We are taken to the formerly beautiful Athabasca River. It has been turned into a toxic sewer by companies digging out oil from tar sands. It is an expensive business, producing three times as much greenhouse gases as conventional oil production, and uses four times the amount of water and heat per barrel. Developing it will cost over $250billion – if the same figure was invested in setting up a solar farm in the Sahara you’d get vastly more energy without decimating a beautiful environment or pumping poison into the atmosphere. 

The upshot is this is pretty horrific for the world, and is exhausting a resource that we shouldn’t be using anyway. It is obvious to the untrained eye: the film’s photography of the physical scars caused by this form of open-cast mining wrecks the landscape. And the contrast of what was there before makes it even more horrendous: Alberta, which is the focus of the film, was covered in forest. It has just recently lost an area the size of Florida.

We meet a doctor, Irish immigrant John O’Connor, who noticed his patients in a settlement on the banks of the river were suffering from a cluster of cancers. As one interviewee explains: “We didn’t even have a word for cancer in our language until recently.” He became an advocate for his patients – and was prosecuted by the ­government for “raising fears”. Weird. 
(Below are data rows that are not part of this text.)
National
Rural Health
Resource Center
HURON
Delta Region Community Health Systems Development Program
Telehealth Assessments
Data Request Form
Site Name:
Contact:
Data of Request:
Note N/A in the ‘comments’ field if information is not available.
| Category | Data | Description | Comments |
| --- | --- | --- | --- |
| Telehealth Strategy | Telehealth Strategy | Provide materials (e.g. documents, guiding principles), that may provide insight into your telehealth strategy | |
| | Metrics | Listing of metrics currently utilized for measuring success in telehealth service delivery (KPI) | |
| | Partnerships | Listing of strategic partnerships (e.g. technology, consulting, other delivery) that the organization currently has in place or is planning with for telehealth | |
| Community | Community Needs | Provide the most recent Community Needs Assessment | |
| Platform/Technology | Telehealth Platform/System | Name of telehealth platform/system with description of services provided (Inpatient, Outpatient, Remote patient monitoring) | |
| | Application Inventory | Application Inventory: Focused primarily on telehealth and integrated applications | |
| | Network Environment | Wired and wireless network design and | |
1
But perhaps all is not lost. While there is clearly a battle raging at this very moment, ­perhaps films like this show that the world is waking up. 

Moving footage of FDR comes at the end, as a rallying cry that things can change. The film is essentially calling for a green version of his great achievement, the New Deal.  

They quote Barack Obama as saying: “Oil is dirty, dwindling and expensive. It is the end of the age of oil.” 

This is a doomsday film, with a soundbite ending – whether the people who own shares in the oil companies, and those among us who wish to continue their morally bankrupt lifestyles take anything from it I very much doubt. 

But, hopefully, by the fact it was even made, and is globally distributed, Dirty Oil shows that the winds of change are blowing. 

As FDR said: “The human body has two ends on it: one to create with and one to sit on. Sometimes people get their ends reversed. When this happens they need a kick in the seat of the pants.” 

That’s the message this film sends to politicians and oil companies.